▸ **PAGE TEXT**:
┌────────

I'm not sure if you are still working on this... I am an organic chemist that just happened across this topic.

The problem is not that you are failing to trap DMSO, which is very high boiling and thus trapped very easily even with a regular (H2O) ice trap. In fact, in most cases a glass bottle of DMSO left outside on a cold day will literally freeze inside the container and must be melted in order to be used!

The compound responsible for the smell is DMS (dimethylsulfide), a gas that almost always accompanies DMSO in very minute quantities. DMSO itself is odorless, so any smell you detect is coming from DMS or chemically related sulfides. Generally, DMS is a by-product of the DMSO synthetic process and is so commonly associated with DMSO that people often attribute the bad smell to DMSO itself.

└────────

Quote the passage on DMSO's smell word for word, starting at "I'm not sure" and stopping after "to DMSO itself.".

▸ **DATASET SECTION**:
┌────────

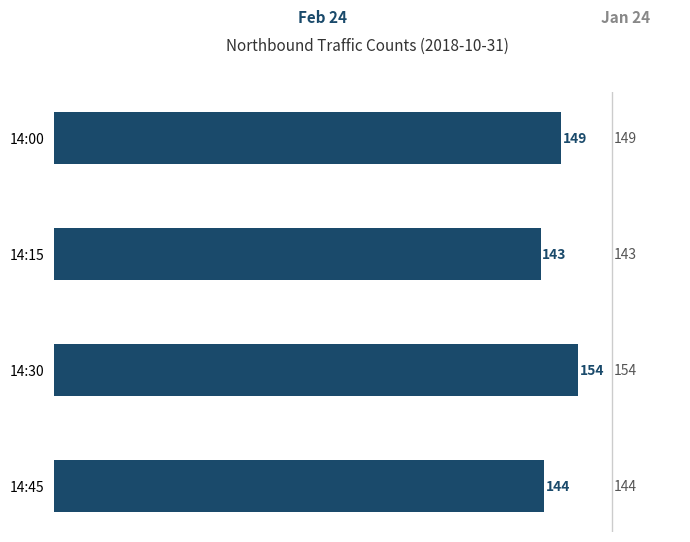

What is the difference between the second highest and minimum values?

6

└────────

▸ **ANSWER BOX**:
I'm not sure if you are still working on this... I am an organic chemist that just happened across this topic.

The problem is not that you are failing to trap DMSO, which is very high boiling and thus trapped very easily even with a regular (H2O) ice trap. In fact, in most cases a glass bottle of DMSO left outside on a cold day will literally freeze inside the container and must be melted in order to be used!

The compound responsible for the smell is DMS (dimethylsulfide), a gas that almost always accompanies DMSO in very minute quantities. DMSO itself is odorless, so any smell you detect is coming from DMS or chemically related sulfides. Generally, DMS is a by-product of the DMSO synthetic process and is so commonly associated with DMSO that people often attribute the bad smell to DMSO itself.